90. La violence familiale, les mutilations génitales féminines et les mariages forcés existent également et semblent faire partie des violations les plus fréquentes des droits fondamentaux des femmes en Gambie. En dehors des dispositions constitutionnelles applicables et des articles 24 et 25 de la loi relative à l’enfance qui interdisent les fiançailles et les mariages d’enfants, aucune loi n’incrimine spécifiquement la violence familiale, les mutilations génitales féminines et les mariages forcés. Des différences entre les sexes sont également notables: en particulier, les femmes ont en général peu de pouvoir décisionnaire et sont surtout appréciées pour leur rôle procréateur. Cette situation résulte d’un manque de sensibilisation et de stéréotypes sexistes traditionnels.

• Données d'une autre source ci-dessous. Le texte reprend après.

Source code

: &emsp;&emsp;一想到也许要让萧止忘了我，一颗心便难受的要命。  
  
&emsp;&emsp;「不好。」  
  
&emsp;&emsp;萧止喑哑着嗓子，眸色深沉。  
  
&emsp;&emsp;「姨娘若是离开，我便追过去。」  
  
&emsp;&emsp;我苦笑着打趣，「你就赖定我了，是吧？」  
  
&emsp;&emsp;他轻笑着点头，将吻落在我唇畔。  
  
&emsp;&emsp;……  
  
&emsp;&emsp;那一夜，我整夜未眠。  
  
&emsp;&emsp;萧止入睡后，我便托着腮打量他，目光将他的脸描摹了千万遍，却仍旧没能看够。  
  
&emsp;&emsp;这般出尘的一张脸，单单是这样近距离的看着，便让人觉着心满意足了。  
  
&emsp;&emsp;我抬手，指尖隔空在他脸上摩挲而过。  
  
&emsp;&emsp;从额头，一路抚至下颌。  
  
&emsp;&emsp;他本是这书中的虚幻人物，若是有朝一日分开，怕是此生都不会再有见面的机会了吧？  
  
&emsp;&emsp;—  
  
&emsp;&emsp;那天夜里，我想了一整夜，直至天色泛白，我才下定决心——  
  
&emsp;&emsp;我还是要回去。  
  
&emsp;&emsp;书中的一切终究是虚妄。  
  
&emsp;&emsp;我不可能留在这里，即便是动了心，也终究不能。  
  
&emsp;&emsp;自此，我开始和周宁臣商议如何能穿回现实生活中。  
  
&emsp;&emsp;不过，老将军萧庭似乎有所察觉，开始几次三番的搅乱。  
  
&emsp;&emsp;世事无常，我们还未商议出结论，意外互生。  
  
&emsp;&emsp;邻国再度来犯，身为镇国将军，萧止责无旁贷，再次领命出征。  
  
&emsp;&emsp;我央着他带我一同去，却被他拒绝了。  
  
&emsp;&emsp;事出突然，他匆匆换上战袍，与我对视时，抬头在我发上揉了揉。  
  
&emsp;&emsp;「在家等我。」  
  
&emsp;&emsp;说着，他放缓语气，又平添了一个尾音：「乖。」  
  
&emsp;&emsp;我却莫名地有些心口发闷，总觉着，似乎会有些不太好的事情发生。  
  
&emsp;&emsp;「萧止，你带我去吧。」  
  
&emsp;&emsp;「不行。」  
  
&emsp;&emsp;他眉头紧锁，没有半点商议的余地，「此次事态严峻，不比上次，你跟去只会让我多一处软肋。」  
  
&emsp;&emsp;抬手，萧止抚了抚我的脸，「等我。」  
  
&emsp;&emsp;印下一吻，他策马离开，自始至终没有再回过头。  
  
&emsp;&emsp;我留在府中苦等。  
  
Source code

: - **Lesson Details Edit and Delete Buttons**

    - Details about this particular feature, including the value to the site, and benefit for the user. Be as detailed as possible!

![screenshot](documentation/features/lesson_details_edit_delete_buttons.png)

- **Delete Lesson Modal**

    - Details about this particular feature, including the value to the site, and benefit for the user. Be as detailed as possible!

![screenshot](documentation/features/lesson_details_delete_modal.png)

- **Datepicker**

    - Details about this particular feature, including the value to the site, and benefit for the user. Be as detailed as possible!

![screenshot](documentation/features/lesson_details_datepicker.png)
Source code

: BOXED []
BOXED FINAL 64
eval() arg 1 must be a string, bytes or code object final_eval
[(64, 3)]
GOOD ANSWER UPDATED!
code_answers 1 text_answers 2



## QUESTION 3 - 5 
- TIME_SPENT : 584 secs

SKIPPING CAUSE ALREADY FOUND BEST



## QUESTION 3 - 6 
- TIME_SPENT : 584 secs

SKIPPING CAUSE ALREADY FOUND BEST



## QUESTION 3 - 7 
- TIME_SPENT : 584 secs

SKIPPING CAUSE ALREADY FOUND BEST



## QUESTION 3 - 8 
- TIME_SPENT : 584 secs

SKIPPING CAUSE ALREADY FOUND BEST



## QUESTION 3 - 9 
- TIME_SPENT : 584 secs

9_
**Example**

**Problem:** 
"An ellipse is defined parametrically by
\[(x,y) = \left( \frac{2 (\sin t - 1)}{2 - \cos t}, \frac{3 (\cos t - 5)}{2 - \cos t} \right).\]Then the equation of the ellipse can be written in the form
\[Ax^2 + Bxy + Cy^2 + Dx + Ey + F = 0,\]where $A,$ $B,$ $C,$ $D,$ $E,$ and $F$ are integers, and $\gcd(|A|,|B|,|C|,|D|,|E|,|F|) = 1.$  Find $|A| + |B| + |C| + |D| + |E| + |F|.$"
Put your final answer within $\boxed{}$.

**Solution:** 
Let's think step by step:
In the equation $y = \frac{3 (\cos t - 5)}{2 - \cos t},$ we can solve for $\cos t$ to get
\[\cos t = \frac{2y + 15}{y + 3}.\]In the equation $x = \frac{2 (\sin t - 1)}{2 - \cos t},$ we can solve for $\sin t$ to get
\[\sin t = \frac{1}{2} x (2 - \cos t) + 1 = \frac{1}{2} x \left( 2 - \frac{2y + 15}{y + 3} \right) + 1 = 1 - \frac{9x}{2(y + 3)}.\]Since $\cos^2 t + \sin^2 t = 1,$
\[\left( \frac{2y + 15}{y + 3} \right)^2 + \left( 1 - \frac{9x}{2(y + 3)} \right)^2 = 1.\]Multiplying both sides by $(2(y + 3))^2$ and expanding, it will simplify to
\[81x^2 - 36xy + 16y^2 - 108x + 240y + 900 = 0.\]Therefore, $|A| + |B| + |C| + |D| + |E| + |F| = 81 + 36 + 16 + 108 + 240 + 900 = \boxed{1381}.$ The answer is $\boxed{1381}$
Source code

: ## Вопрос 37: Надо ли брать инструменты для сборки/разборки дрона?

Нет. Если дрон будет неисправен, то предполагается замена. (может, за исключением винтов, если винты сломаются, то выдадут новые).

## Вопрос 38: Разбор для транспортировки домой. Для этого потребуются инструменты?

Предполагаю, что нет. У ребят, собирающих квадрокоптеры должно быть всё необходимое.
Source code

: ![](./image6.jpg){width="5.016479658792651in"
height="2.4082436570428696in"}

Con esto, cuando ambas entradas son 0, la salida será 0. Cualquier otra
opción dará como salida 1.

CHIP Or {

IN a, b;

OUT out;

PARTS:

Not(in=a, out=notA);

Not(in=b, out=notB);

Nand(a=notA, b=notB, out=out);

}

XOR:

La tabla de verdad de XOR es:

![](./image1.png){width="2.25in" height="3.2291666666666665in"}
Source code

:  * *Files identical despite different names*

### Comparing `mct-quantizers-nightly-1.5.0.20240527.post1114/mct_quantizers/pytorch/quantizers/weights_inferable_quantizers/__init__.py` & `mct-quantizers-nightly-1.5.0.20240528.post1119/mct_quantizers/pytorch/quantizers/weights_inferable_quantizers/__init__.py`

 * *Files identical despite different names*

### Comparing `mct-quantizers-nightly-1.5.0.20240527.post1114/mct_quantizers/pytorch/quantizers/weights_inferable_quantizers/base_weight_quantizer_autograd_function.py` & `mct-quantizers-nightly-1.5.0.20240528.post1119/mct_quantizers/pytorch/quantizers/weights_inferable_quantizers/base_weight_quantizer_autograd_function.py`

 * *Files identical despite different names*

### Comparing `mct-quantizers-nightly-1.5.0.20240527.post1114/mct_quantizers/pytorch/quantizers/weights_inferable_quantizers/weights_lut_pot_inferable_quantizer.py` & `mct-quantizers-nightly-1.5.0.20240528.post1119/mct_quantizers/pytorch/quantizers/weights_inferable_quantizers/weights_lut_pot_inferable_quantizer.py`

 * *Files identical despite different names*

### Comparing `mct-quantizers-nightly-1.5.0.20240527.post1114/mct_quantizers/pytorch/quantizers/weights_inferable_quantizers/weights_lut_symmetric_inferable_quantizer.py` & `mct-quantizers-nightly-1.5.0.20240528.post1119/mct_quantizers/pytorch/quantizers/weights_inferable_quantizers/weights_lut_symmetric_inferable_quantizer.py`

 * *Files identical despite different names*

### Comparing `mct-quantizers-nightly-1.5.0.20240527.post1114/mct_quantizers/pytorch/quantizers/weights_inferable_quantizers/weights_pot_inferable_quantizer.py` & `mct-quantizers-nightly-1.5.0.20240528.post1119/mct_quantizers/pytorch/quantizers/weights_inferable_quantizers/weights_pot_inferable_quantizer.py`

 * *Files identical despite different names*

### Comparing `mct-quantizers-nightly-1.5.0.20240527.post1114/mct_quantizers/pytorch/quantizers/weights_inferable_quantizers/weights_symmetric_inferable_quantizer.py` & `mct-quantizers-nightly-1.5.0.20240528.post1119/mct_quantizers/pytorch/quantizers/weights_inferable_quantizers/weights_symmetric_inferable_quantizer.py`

91. La question de l’héritage relève en Gambie du droit des personnes et du droit coutumier. Les droits de succession d’une femme sont donc régis par la charia pour les musulmanes ou par le droit coutumier pour les traditionalistes. Faute de législation spécifique garantissant aux femmes le droit d’héritage, de nombreuses femmes sont victimes de discrimination dans ce domaine.
E. Enfants
92. La Constitution et la loi de 2005 relative à l’enfance sont toujours louées pour leurs dispositions très audacieuses et progressistes concernant les droits de l’enfant. Cependant, en raison du niveau élevé d’analphabétisme, les enfants ne peuvent pas toujours jouir de ces droits. Les mariages forcés et précoces, par exemple, existent toujours. La plupart d’entre eux sont considérés comme des affaires privées et n’emportent pas de jugement négatif, ou, pour des raisons d’ordre privé, ne sont pas signalés et donc jamais portés devant les tribunaux.
F. Droit à la santé
93. Bien que la couverture sanitaire soit une des meilleures d’Afrique (plus de 80 % de la population a accès à des établissements de santé)11, la dotation en personnel de ces établissements est très insuffisante, de sorte que le taux de mortalité maternelle du pays est anormalement élevé (730/100 000 naissances vivantes). Il importe de noter que les décès périnataux représentent 30 à 40 % de la mortalité infantile en Gambie. Le paludisme, les infections respiratoires aiguës, la malnutrition et les maladies diarrhéiques sont également des causes importantes de mortalité infantile.